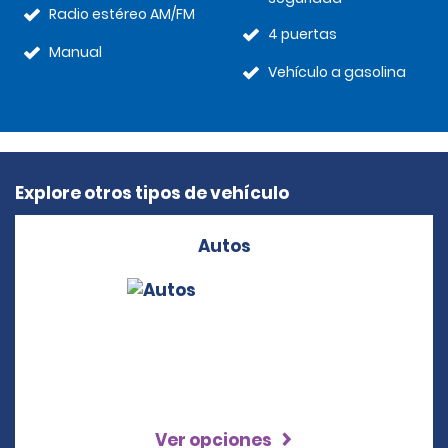
Radio estéreo AM/FM
4 puertas
Manual
Vehículo a gasolina
Explore otros tipos de vehículo
Autos
Ver opciones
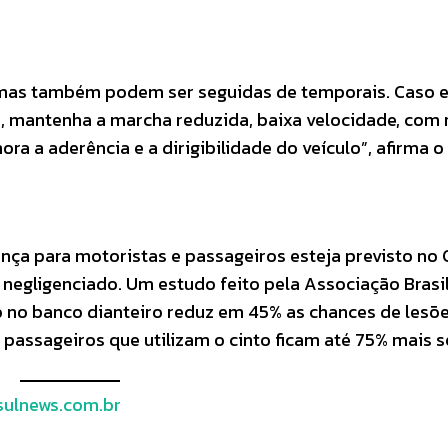
 mas também podem ser seguidas de temporais. Caso e
, mantenha a marcha reduzida, baixa velocidade, com
ra a aderência e a dirigibilidade do veículo”, afirma o 
nça para motoristas e passageiros esteja previsto no
é negligenciado. Um estudo feito pela Associação Brasi
to no banco dianteiro reduz em 45% as chances de lesõ
s passageiros que utilizam o cinto ficam até 75% mais 
ulnews.com.br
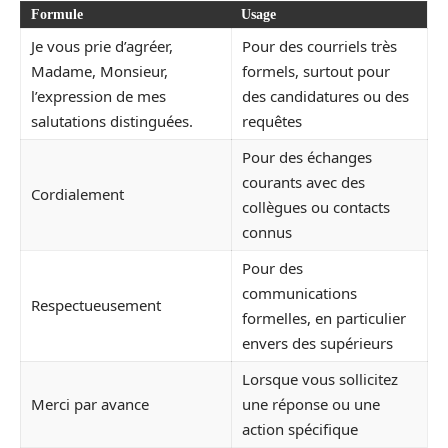
Formule
Usage
Je vous prie d’agréer,
Pour des courriels très
Madame, Monsieur,
formels, surtout pour
l’expression de mes
des candidatures ou des
salutations distinguées.
requêtes
Pour des échanges
courants avec des
Cordialement
collègues ou contacts
connus
Pour des
communications
Respectueusement
formelles, en particulier
envers des supérieurs
Lorsque vous sollicitez
Merci par avance
une réponse ou une
action spécifique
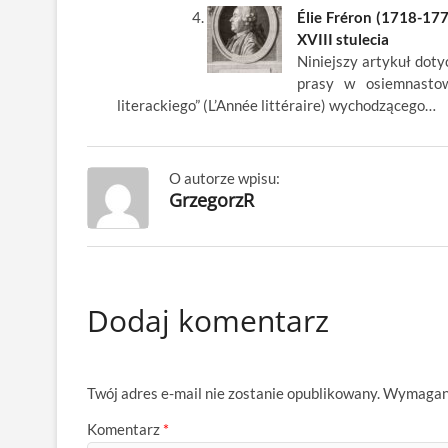
Élie Fréron (1718-177
XVIII stulecia
Niniejszy artykuł dot
prasy w osiemnastow
literackiego” (L’Année littéraire) wychodzącego…
O autorze wpisu:
GrzegorzR
Dodaj komentarz
Twój adres e-mail nie zostanie opublikowany.
Wymagane
Komentarz
*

##########

* _WORK ORDER_
Across the records, count each line that holds the string "passageiros". Respond with the number only.

* _OUTPUT BELOW_
2